[Page-level text extractions]
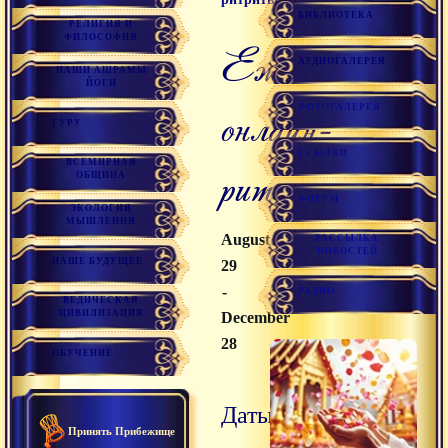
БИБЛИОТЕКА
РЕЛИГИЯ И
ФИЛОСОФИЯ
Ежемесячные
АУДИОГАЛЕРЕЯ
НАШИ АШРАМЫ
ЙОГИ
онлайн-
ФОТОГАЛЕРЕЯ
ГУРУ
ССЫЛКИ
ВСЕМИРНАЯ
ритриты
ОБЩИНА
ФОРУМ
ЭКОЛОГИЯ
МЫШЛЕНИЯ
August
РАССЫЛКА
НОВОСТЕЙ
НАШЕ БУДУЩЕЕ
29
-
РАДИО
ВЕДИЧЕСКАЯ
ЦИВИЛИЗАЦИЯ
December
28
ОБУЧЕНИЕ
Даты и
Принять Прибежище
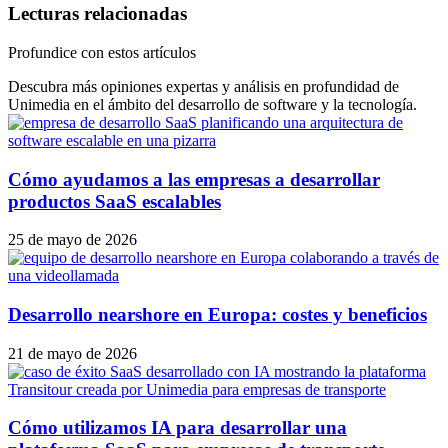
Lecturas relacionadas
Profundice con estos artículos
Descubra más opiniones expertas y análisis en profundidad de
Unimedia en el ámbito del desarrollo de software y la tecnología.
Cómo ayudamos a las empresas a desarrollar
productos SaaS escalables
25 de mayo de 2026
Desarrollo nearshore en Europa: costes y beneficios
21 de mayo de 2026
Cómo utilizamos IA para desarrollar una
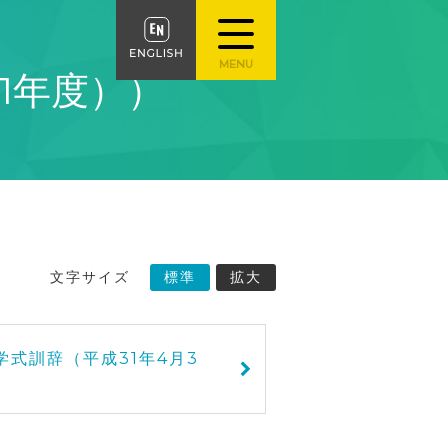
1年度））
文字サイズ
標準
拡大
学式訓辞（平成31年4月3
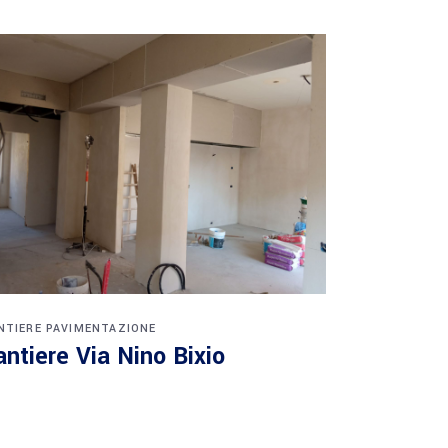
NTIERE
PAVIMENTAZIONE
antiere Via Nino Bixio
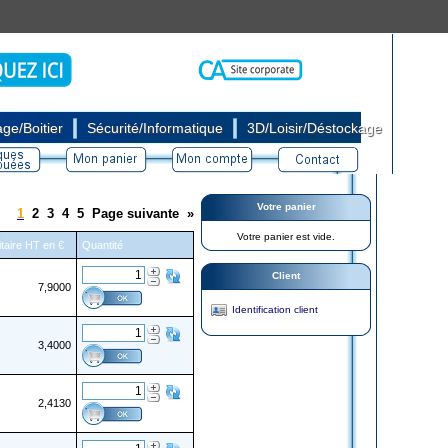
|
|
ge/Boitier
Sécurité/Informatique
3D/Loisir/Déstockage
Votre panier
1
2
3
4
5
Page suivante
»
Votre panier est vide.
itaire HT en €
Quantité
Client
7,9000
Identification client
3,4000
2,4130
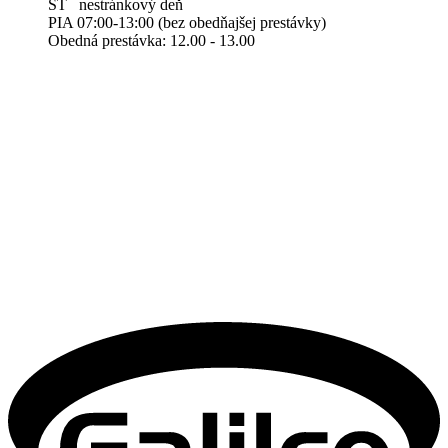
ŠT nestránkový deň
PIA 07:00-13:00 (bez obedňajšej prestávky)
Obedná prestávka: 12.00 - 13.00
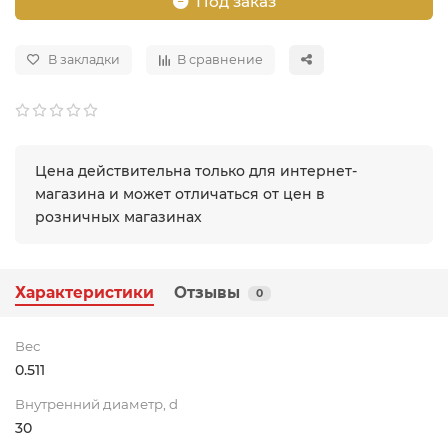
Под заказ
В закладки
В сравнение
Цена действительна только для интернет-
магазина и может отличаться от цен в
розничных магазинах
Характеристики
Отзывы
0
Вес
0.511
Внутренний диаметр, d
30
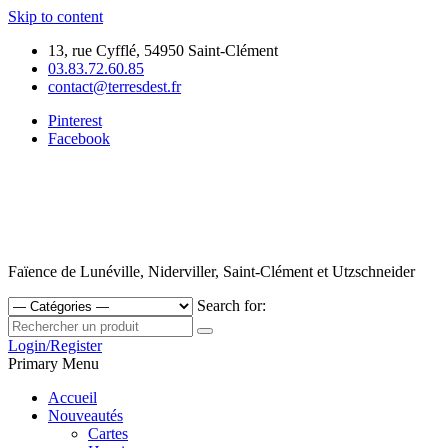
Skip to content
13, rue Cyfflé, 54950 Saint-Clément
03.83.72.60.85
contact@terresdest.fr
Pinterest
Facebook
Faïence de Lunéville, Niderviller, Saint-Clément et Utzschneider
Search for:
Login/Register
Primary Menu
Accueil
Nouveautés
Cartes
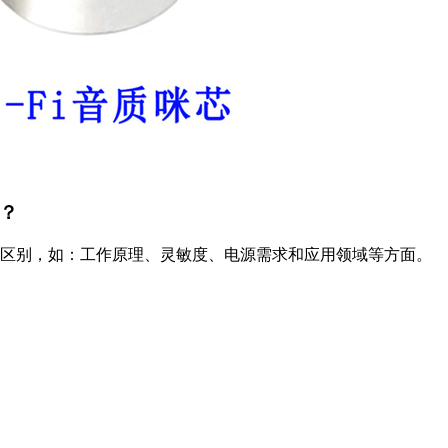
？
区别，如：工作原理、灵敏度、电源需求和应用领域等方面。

...

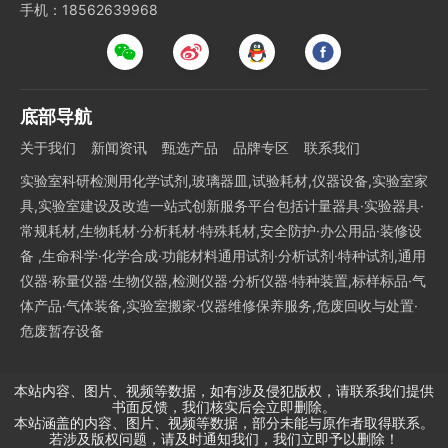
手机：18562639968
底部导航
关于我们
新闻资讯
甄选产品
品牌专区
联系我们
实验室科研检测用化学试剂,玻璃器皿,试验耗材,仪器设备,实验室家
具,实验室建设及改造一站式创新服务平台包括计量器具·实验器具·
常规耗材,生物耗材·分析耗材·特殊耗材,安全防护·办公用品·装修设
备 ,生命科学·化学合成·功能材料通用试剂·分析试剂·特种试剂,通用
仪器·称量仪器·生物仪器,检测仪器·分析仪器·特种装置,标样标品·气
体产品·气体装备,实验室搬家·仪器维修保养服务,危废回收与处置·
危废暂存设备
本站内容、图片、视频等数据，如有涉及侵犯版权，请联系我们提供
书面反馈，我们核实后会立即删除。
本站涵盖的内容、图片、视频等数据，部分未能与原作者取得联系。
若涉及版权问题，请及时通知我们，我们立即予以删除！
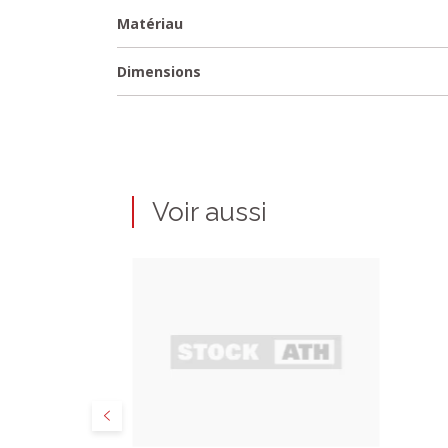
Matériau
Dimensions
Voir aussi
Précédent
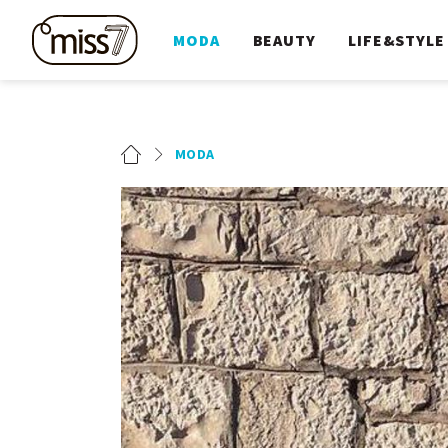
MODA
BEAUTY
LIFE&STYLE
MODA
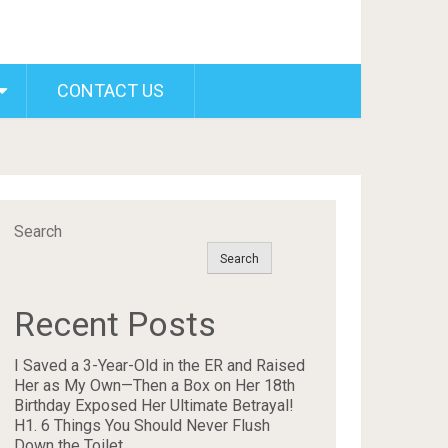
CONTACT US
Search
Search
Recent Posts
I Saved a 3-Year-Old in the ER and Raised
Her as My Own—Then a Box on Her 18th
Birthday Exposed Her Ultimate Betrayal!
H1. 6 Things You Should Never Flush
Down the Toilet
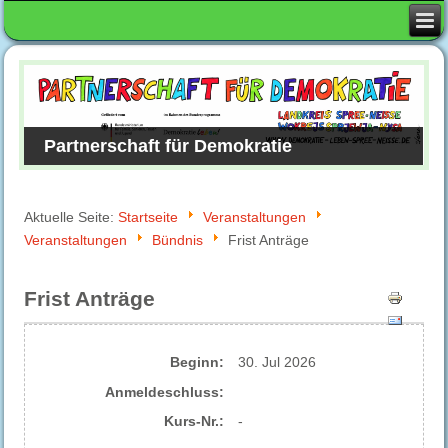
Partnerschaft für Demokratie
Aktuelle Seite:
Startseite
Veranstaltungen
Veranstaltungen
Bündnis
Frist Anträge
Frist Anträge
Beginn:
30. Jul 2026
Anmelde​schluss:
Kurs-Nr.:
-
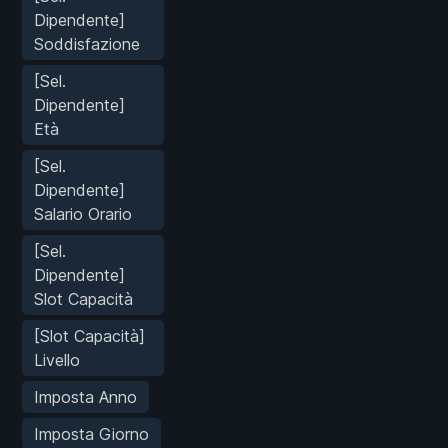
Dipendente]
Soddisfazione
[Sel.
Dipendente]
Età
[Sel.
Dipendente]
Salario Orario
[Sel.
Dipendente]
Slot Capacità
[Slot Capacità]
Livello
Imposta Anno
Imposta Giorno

• What is required
Convert the lines above, from the line containing "Partnerschaft für Demokratie" through the line containing "Imposta Giorno", into a JSON list of strings with one string per line. Skip blank lines and leave out the pictures.

• Solution
[
  "Partnerschaft für Demokratie",
  "Aktuelle Seite:",
  "Startseite",
  "Veranstaltungen",
  "Veranstaltungen",
  "Bündnis",
  "Frist Anträge",
  "Frist Anträge",
  "Beginn:",
  "30. Jul 2026",
  "Anmelde​schluss:",
  "Kurs-Nr.:",
  "-",
  "Dipendente]",
  "Soddisfazione",
  "[Sel.",
  "Dipendente]",
  "Età",
  "[Sel.",
  "Dipendente]",
  "Salario Orario",
  "[Sel.",
  "Dipendente]",
  "Slot Capacità",
  "[Slot Capacità]",
  "Livello",
  "Imposta Anno",
  "Imposta Giorno"
]